Investigator Non-Compliance with IRB Approved Human Subjects Research

June 2003

The JHM IRBs are responsible for reviewing applications for human subject research and approving those studies that both meet the criteria set forth in the federal regulations and satisfy institutional standards.  The approval is limited to the specific protocol procedures, materials, forms, and processes  set forth in the application.  IRB approval notices detail any special conditions that accompany approval and provide a time limit for conduct of the study before the next IRB review.  The IRB expects each principal investigator and the study team to comply with all ethical standards, institutional policies, governmental regulations and IRB conditions placed on the conduct of the trial.

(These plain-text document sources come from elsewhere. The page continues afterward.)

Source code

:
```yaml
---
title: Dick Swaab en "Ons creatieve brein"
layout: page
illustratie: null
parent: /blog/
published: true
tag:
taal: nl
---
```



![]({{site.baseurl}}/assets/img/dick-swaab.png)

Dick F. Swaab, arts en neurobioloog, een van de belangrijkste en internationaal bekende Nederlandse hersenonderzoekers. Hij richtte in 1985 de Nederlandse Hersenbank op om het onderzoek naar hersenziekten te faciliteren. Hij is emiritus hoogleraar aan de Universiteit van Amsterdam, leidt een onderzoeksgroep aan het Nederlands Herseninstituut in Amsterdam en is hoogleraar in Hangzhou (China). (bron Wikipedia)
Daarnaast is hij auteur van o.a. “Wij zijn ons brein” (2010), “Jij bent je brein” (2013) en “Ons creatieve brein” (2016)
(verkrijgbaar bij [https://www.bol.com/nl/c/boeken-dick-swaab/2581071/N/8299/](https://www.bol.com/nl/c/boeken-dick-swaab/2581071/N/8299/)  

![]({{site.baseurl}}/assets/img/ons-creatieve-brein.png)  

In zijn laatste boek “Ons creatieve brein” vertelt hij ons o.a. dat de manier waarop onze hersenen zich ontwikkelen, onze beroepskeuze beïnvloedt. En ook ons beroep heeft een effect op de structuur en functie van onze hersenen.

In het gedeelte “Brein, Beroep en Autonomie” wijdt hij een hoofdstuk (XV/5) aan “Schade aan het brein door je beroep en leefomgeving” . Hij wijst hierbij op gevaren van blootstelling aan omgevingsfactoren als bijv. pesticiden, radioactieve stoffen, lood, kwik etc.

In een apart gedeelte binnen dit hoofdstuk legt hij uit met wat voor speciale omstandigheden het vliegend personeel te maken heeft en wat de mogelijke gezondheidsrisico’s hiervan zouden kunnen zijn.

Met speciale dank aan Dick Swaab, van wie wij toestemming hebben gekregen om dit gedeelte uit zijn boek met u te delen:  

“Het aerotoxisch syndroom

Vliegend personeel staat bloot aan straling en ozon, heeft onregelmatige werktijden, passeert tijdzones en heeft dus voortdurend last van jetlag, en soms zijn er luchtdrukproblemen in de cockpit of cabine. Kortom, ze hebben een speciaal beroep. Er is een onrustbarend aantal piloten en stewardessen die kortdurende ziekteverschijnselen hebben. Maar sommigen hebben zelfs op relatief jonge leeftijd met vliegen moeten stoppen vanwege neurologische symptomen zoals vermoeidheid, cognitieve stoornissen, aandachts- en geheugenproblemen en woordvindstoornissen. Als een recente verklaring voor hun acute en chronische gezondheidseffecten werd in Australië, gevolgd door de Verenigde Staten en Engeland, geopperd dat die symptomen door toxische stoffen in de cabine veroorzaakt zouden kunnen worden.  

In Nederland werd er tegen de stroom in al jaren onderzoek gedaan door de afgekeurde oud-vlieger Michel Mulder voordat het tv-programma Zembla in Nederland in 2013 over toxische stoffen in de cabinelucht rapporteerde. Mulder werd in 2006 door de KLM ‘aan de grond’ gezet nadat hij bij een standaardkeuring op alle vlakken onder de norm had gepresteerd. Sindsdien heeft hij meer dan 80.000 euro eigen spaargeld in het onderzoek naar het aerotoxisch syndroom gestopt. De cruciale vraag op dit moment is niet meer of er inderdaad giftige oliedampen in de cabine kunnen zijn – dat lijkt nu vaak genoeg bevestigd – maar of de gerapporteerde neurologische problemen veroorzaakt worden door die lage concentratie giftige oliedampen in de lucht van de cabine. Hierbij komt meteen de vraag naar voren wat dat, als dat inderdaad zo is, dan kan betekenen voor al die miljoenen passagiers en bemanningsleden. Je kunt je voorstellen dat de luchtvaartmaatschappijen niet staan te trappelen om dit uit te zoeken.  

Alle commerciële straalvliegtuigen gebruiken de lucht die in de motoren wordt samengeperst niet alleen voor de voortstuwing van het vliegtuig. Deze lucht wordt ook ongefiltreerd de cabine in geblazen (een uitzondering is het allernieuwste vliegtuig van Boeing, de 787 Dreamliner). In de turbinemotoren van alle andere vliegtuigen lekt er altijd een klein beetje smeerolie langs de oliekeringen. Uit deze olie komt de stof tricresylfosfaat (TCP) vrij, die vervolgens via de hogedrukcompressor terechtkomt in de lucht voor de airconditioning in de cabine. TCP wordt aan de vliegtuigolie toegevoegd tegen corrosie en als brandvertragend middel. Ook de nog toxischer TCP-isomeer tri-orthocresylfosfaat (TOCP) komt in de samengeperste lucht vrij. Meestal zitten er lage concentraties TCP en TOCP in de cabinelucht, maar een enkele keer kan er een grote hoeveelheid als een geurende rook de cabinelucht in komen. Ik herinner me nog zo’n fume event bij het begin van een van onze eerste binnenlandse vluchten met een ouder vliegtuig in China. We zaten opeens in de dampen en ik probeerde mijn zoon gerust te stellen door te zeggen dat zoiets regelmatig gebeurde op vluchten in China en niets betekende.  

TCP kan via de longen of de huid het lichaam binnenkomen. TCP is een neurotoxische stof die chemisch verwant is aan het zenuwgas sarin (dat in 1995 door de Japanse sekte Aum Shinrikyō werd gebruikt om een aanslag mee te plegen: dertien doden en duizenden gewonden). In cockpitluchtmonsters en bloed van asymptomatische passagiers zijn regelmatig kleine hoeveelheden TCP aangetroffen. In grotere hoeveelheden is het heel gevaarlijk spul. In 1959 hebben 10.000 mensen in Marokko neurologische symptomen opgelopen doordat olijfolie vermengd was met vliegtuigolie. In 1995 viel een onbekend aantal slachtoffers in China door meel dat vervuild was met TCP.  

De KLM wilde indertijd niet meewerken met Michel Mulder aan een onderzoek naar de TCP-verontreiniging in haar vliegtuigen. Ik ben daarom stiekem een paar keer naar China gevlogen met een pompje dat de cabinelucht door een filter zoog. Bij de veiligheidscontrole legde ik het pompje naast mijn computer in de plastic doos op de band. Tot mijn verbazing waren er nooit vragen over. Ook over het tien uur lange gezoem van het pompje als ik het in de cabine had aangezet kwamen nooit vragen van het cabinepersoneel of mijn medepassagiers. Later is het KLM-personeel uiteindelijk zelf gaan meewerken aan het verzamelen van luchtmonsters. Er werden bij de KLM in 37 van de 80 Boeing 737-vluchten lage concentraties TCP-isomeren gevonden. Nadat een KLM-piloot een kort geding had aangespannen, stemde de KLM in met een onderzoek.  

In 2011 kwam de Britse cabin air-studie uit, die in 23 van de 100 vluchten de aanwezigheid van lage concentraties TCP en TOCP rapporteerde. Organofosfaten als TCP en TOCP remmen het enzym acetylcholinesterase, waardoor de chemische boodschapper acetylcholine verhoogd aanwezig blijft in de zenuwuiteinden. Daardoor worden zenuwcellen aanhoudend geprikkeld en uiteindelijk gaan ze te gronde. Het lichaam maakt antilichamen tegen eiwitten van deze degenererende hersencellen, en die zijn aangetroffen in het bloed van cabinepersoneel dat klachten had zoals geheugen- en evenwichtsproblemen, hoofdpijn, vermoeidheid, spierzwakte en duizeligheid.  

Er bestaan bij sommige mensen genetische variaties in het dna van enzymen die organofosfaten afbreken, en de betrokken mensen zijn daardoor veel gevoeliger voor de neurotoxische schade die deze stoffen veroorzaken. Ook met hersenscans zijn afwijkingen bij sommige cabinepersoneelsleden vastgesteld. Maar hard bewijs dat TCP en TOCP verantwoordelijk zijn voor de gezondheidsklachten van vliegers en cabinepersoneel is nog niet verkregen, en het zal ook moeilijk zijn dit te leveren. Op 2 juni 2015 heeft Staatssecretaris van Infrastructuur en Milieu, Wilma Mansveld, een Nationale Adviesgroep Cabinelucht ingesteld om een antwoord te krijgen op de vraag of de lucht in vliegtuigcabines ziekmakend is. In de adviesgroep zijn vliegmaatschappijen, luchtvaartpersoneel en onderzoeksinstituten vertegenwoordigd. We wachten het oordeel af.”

Non-compliance that occurs in the context of IRB approved research requires corrective action.  The IRB will determine the actions required and will take into consideration the nature, severity, and frequency of the non-compliance and the risk that non-compliance poses to human subjects. The JHM IRBs and Institutional officials may consider a range of options to address documented cases of  non-compliance.

When the IRBs determine, or an IRB determines, that protocol specific corrective actions must be implemented, the investigator will be informed in writing and Institutional officials will be informed.

The investigator will be instructed to acknowledge and implement the  corrective action.  The research may or may not be allowed to continue, depending on the specific circumstances of the non-compliance.  Research that the IRB determines may continue will do so only under the terms of the corrective action plan.

Severe and/or continuing significant non-compliance will be reported promptly to Institutional officials.  The IRB may terminate or suspend approved studies in cases of severe non-compliance that affects the rights and welfare of human participants.

Institutional officials will determine whether and when to notify the funding source(s), OHRP, and FDA.  Institutional officials also will determine whether the report rises to the level of professional misconduct.  The Office of Policy Coordination will review any cases forwarded by Institutional officials for inquiry into allegations of professional misconduct.